#### Supplied entries ####
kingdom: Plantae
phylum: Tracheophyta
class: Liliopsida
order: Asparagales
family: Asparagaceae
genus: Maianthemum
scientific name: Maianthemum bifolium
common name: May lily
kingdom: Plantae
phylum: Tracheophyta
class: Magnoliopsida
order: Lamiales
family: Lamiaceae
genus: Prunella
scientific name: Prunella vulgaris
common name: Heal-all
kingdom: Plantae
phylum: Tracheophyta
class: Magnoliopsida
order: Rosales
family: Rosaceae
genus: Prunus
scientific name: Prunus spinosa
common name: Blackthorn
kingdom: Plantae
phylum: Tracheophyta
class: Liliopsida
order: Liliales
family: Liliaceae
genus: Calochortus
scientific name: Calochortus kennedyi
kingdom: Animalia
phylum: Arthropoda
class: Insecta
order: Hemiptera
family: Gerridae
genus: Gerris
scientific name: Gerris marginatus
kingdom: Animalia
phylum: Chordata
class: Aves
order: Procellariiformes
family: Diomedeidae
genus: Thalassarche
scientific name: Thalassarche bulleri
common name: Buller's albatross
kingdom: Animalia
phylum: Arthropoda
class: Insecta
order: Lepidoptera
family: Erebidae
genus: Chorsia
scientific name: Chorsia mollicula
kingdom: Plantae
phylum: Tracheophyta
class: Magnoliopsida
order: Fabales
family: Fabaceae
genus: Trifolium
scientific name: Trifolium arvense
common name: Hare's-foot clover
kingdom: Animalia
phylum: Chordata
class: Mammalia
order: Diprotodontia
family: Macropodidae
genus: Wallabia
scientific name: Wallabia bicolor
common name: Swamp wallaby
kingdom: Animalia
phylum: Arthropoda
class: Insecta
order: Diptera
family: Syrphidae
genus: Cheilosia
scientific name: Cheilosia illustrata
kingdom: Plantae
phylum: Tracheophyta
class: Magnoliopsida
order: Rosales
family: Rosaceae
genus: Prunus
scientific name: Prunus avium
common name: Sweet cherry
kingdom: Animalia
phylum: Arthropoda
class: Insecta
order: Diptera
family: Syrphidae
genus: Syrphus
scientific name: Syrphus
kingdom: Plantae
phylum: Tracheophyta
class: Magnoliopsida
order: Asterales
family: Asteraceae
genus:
####
[Direction]: Lay out the lines from the start of the records through the line that contains "genus: Prunella", inclusive, as a Markdown table with the columns "No." and "Line". Number each row, and leave out any blank lines.

[Solution to this exercise]:
| No. | Line |
|---|---|
| 1 | kingdom: Plantae |
| 2 | phylum: Tracheophyta |
| 3 | class: Liliopsida |
| 4 | order: Asparagales |
| 5 | family: Asparagaceae |
| 6 | genus: Maianthemum |
| 7 | scientific name: Maianthemum bifolium |
| 8 | common name: May lily |
| 9 | kingdom: Plantae |
| 10 | phylum: Tracheophyta |
| 11 | class: Magnoliopsida |
| 12 | order: Lamiales |
| 13 | family: Lamiaceae |
| 14 | genus: Prunella |